On October 29, 2020, the Department of Commerce’s Bureau of Industry and Security (BIS) issued a Federal Register notice announcing further amendments to the Export Administration Regulations (EAR) to revise the license review policy for items controlled for national security reasons destined to the People’s Republic of China (PRC), Venezuela or the Russian Federation (Russia). BIS has increasingly sought to prevent efforts by entities in China, Russia and Venezuela to acquire U.S. technology that could be used in the development of weapons, military aircraft or surveillance technology through civilian supply chains or under civilian-use pretenses. Please see our prior updates of April 28, 2020 and June 26, 2020).

This action amends the license review policy for items that have a national security (NS) reason for export control. Effective October 29, 2020, BIS will determine, “on a case-by-case basis, whether the proposed export, reexport, or in-country transfer of such items will make a material contribution to the weapons systems capability of [China, Russia, and Venezuela].”

In order to do so and to assist exporters in preparing license applications, BIS has prepared an illustrative list of factors that will be considered in reviewing all license applications. This list will include consideration of:

  • The appropriateness of the export for the stated end use;
  • The significance of the item for the weapons systems capabilities of China, Russia or Venezuela;
  • Whether any party is a military end user;
  • The reliability of the parties to the transaction, including whether: (i) an export license application has previously been denied; (ii) any parties are or have been engaged in unlawful procurement or diversion activities; (iii) the parties are capable of securely handling and storing the items; and (iv) end-use checks have been and may be conducted by BIS;
  • The involvement of any party to the transaction in military activities;
  • Government strategies and policies that support the diversion of exports from their stated civil end use and redirection towards military end use; and
  • The scope and effectiveness of the export control system in the importing country.

In addition, BIS will also undertake in any review “an assessment of the impact of a proposed export of an item on the United States defense industrial base” and whether “the denial of an application for a license that would have a significant negative impact.”

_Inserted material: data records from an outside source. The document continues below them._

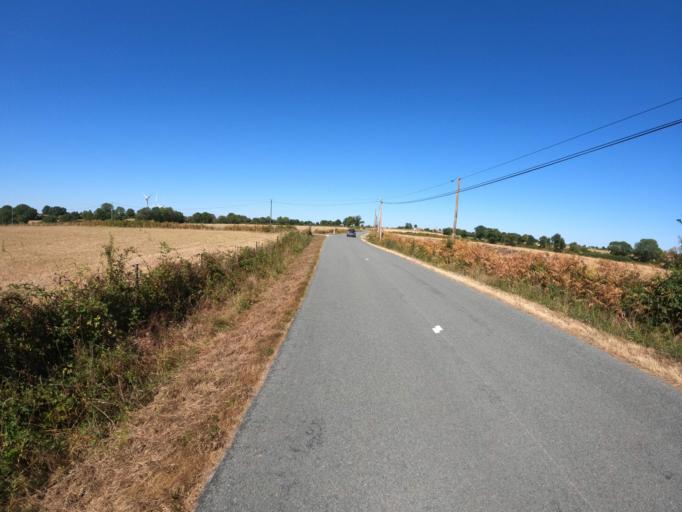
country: FR
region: Pays de la Loire
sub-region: Departement de la Vendee
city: Saint-Aubin-des-Ormeaux
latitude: 47.0114
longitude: -0.9999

BIS notes that license applications for exports destined for a civil end user for civil end uses in China, Russia or Venezuela will continue to be reviewed under a “presumption of approval,” and that there will continue to be a license review policy of a “presumption of denial” for applications to export items that would “make a material contribution to the ‘development,’ ‘production,’ maintenance, repair, or operation of weapons systems, subsystems, and assemblies.”